Seven children from the same family - aged 5 to 15 - died early Saturday in a fire in Brooklyn that the authorities said was caused by a malfunctioning hot plate.
The blaze was reported just after midnight in New York at a single-family house on Bedford Avenue in the Midwood neighbourhood, officials said.
Fire commissioner Daniel Nigro said a hot plate left on a counter on the first floor malfunctioned and started the fire that raced up the stairs to the second floor where nine family members were in bed.
The mother jumped out a front window.
A daughter (15) escaped out a side window. They both suffered burns and smoke inhalation.
The other seven children, ages 5 to 15, died.
“This is the largest tragedy by fire that this city has had in seven years,” Mr Nigro said. “It’s a tragedy for this family, it’s a tragedy for this community, it’s a tragedy for the city.”
ire investigators found a smoke detector in the basement of the home but none on the first or second floors. They were still looking through the rubble.
“There was no evidence of smoke detectors on either the first or the second floor that may have alerted this family to the fire,” he said.
The children slept in five bedrooms in the back rear of the house, separated from the kitchen by an open stairwell that the fire raced up, Mr Nigro said.
The survivors were closest to the front of the home.
“Firefighters forced their way in, extinguished fire on the first floor, which had started in the kitchen,” he said, “then pushed upstairs and found the children in their bedrooms.”
The children’s father was away at a conference and had been difficult to reach, he said. “It’s difficult to find one child in a room during a search,” he said. “To find a houseful of seven children that can’t be revived . . . . .”
He added that a hot plate was likely used because it was a way to keep food warm on the Jewish Sabbath without turning on the stove.
While he did not elaborate, many Orthodox Jewish families, forbidden from lighting fires during the Sabbath, keep food warm by lighting a burner on a stove before the Sabbath.

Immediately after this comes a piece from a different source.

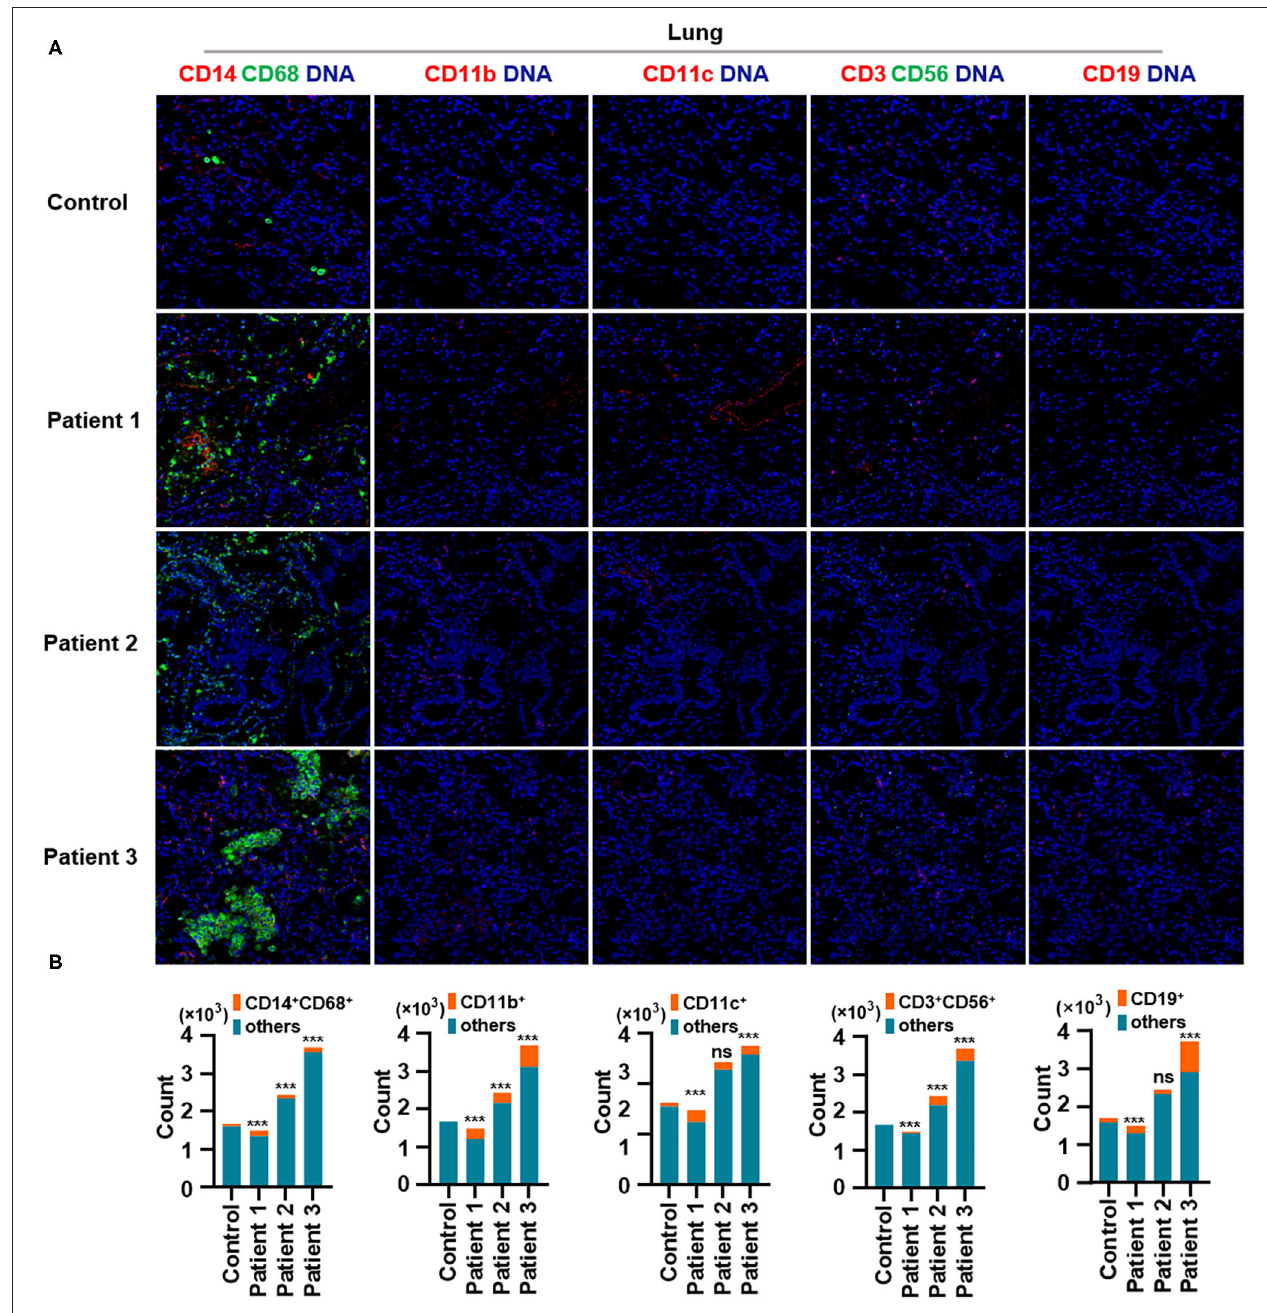
FIGURE 2 | Immune cell responses to severe acute respiratory syndrome coronavirus 2 (SARS-CoV-2) in the lungs of patients with coronavirus disease-2019 (COVID-19). Representative imaging mass cytometry (IMC) for each panel, with different colors to distinguish panels; iridium-DNA staining is shown in blue. (A) Monocytes (CD14 and CD68), CD11b + macrophages, CD11c + dendritic cells (DCs), natural killer T (NKT) cells (CD3 and CD56), and B cells (CD19) in the lungs of controls and three patients with COVID-19. (B) Bar plot for the comparison of monocyte (CD14 and CD68), CD11b + macrophage, CD11c + DC, NKT cell (CD3 and CD56), and B cell (CD19) counts in the lungs of controls and three patients with COVID-19. The significance of differences between groups is shown in horizontal brackets and was assessed using Fisher’s exact test. *** P < 0.01; ns, P >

The mother was taken to Jacobi Medical Center in the Bronx, which has a hyperbaric chamber to provide care to patients suffering from smoke inhalation.
The child was taken to Staten Island University Hospital. Both are in critical condition, officials said.
A large, square, charred hole gaped from the front of the light-coloured house with a red roof on the snow-frosted block of Bedford Avenue at first light Saturday morning.